In this situation of fear and foreboding arrived Jarnail Singh Bhindranwale with his single point programme of strict adherence to external Sikh symbols. His campaign against trimming of hair and shaving off beard found a groundswell of support among the Sikh masses. He enforced his diktat with ruthless force. His violent methods brought him into direct confrontation with the State and soon militancy began in Punjab.

But 'modernisation', the real threat, is a formless entity so the violence first targeted the Nirankaris, then the government machinery and then the Hindus.

In the final stages the terrorists turned increasingly against the Sikhs themselves and became predatory. It was at this stage that the militants lost support and were finally overcome towards 1993.

This was a tailor-made situation for Pakistan. It intervened with a generous supply of arms and ammunition, and mayhem in Punjab began in right earnest. The US and UK also saw in this an opportunity to destabilise India, their long term goal during the Cold War. The West also used the expatriate Sikhs as instrument of their policy and gave shelter and support to all manner of terrorist groups.

Indira Gandhi saw this as a direct challenge to the very existence of India and decided to act, leading to Operation Blue Star. The rest, as they say, is history.
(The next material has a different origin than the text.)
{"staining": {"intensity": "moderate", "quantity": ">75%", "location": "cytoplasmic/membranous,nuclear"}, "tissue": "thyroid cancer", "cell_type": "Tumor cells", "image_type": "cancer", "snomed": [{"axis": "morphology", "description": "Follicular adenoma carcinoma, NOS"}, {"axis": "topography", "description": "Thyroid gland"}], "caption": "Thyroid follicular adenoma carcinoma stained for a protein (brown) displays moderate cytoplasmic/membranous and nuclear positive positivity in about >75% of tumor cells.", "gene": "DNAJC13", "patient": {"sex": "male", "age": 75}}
There is an uncanny resemblance to Islamist terrorism that the world is witnessing today. Like Sikhism then, Islam today is afraid of modernisation and Westernisation. Like Sikh terrorism, the current wave of Islamist terror will also subside once the terrorists turn predatory (like their recent attacks in Syria, Nigeria, Saudi Arabia and Pakistan) and lose popular support. Only then would the world be able to deal with this scourge.

Image: A soldier in a bunker outside the Golden Temple during Operation Blue Star

Colonel (retd) Anil Athale is a military historian and student of insurgency.